### TRY IT
Collect every line of the records that contains the string "True", and list those lines in their original order.

### DATASET ENTRIES

============

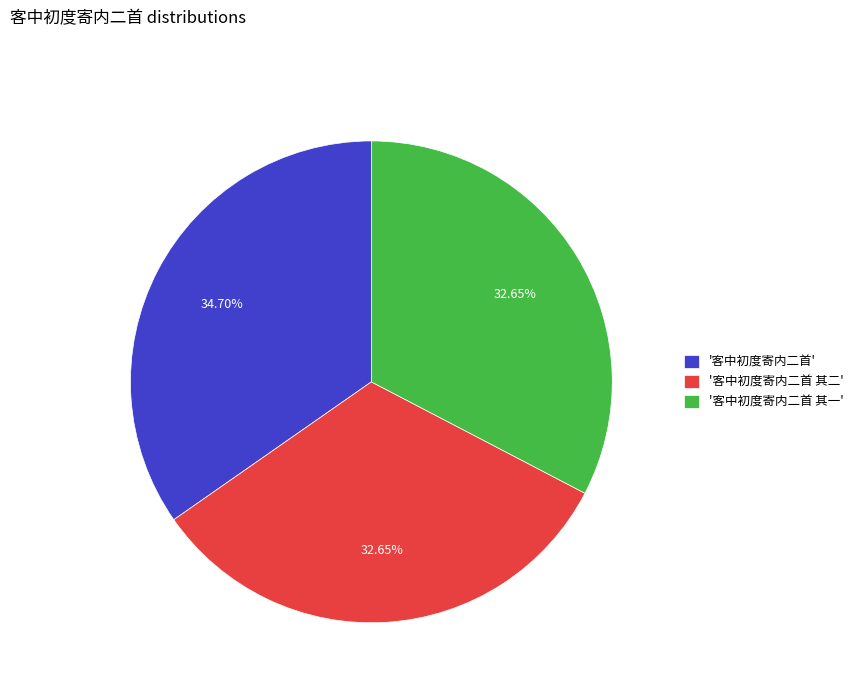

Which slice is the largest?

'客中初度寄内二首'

============

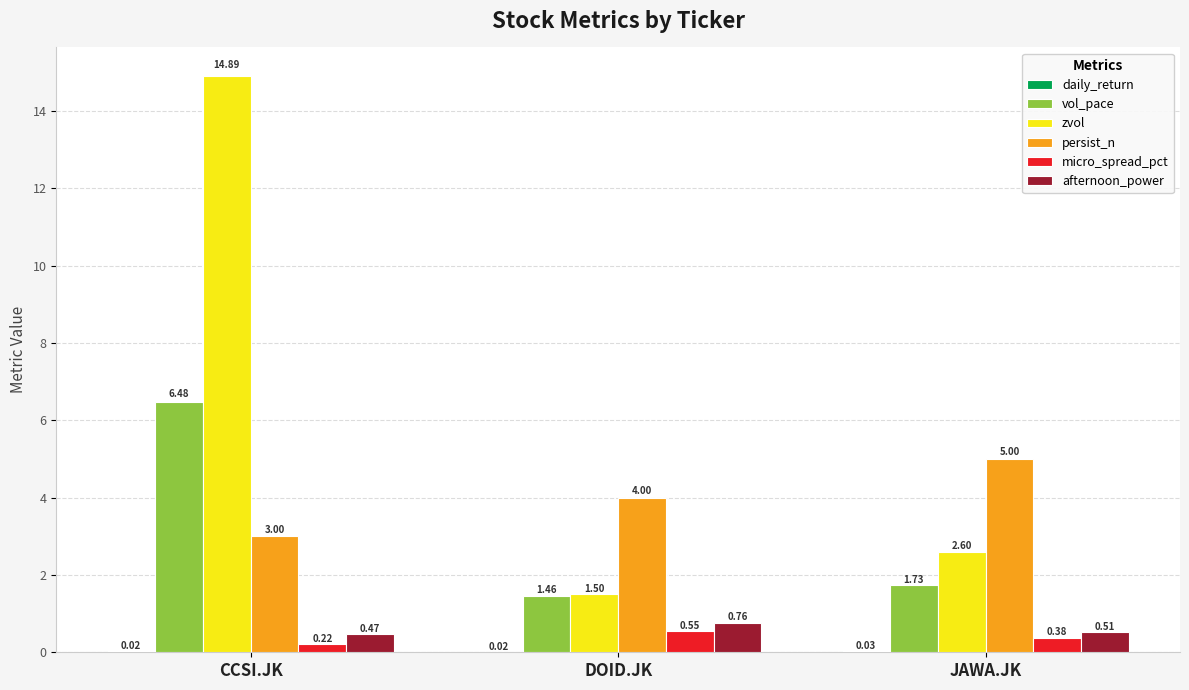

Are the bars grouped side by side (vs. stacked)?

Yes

============

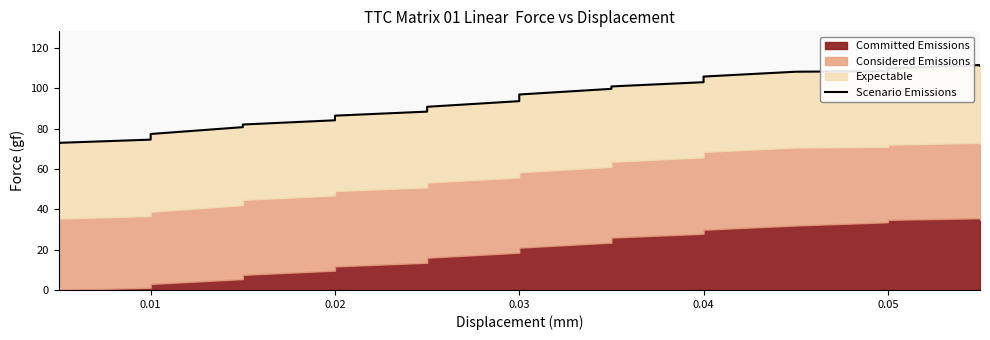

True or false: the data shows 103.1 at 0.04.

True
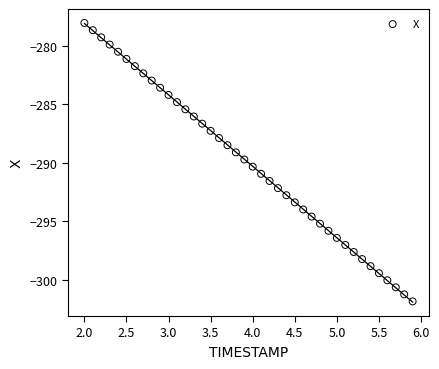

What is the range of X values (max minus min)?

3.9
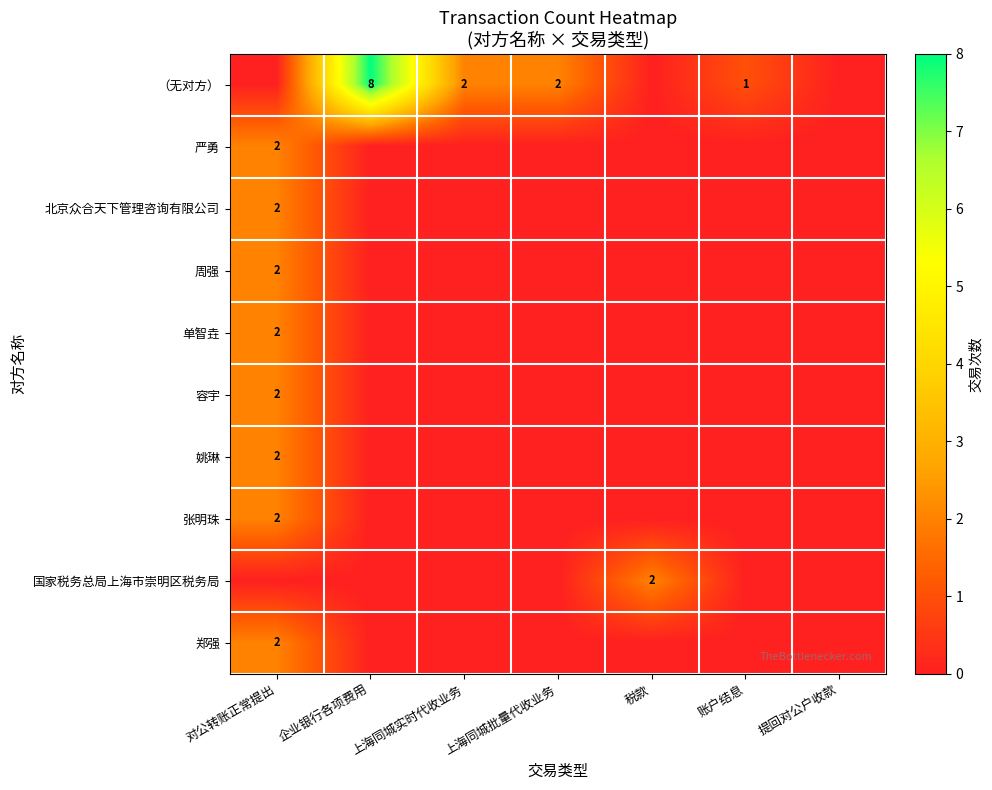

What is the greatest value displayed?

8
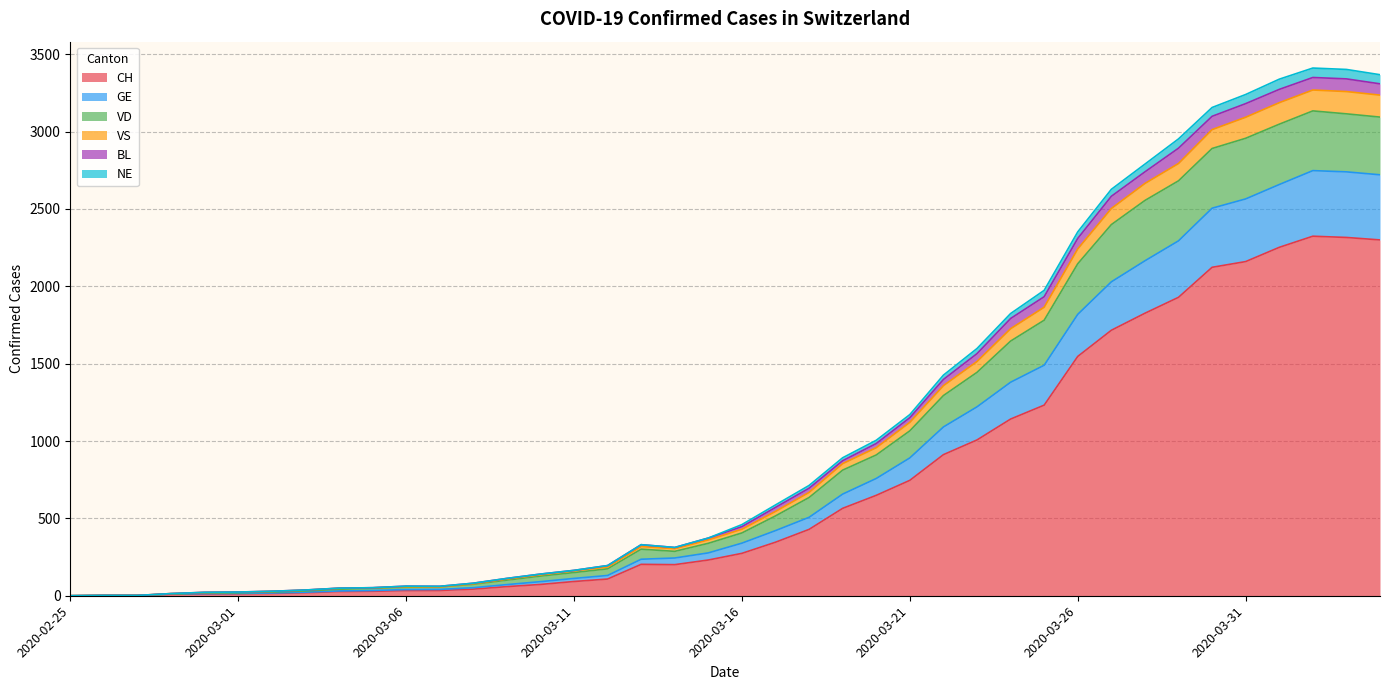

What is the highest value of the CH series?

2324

============

### SOLUTION TO THE PROBLEM
True or false: the data shows 103.1 at 0.04.
True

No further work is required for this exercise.